▸ Task
Put every line of the entries below into a JSON list of strings, one string per line, skipping blank lines and leaving out the pictures.

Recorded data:

_____

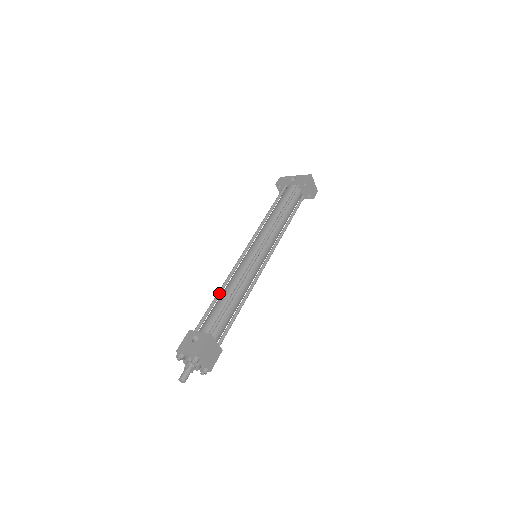
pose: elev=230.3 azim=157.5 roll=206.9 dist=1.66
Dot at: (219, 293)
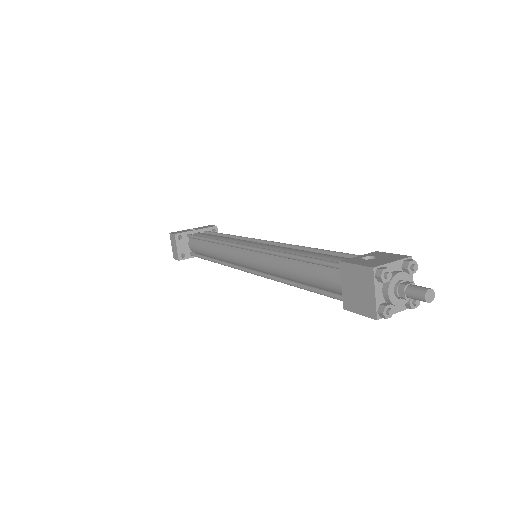
Dot at: (294, 254)
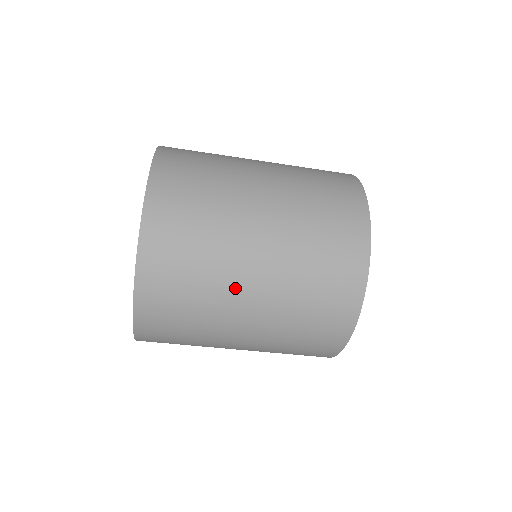
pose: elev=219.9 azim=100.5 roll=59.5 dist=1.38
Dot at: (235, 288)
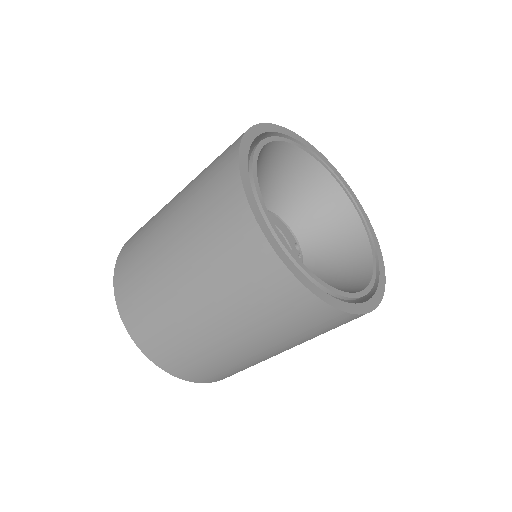
Dot at: (214, 341)
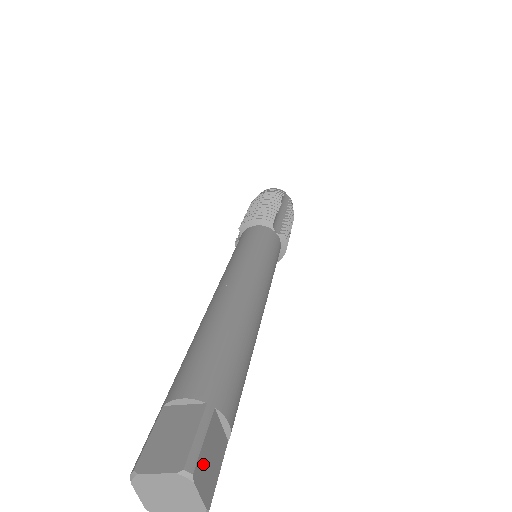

_____

▸ Exercise solution
[
  "pose: elev=230.3 azim=157.5 roll=206.9 dist=1.66",
  "Dot at: (219, 293)",
  "Dot at: (294, 254)",
  "pose: elev=219.9 azim=100.5 roll=59.5 dist=1.38",
  "Dot at: (235, 288)",
  "Dot at: (214, 341)"
]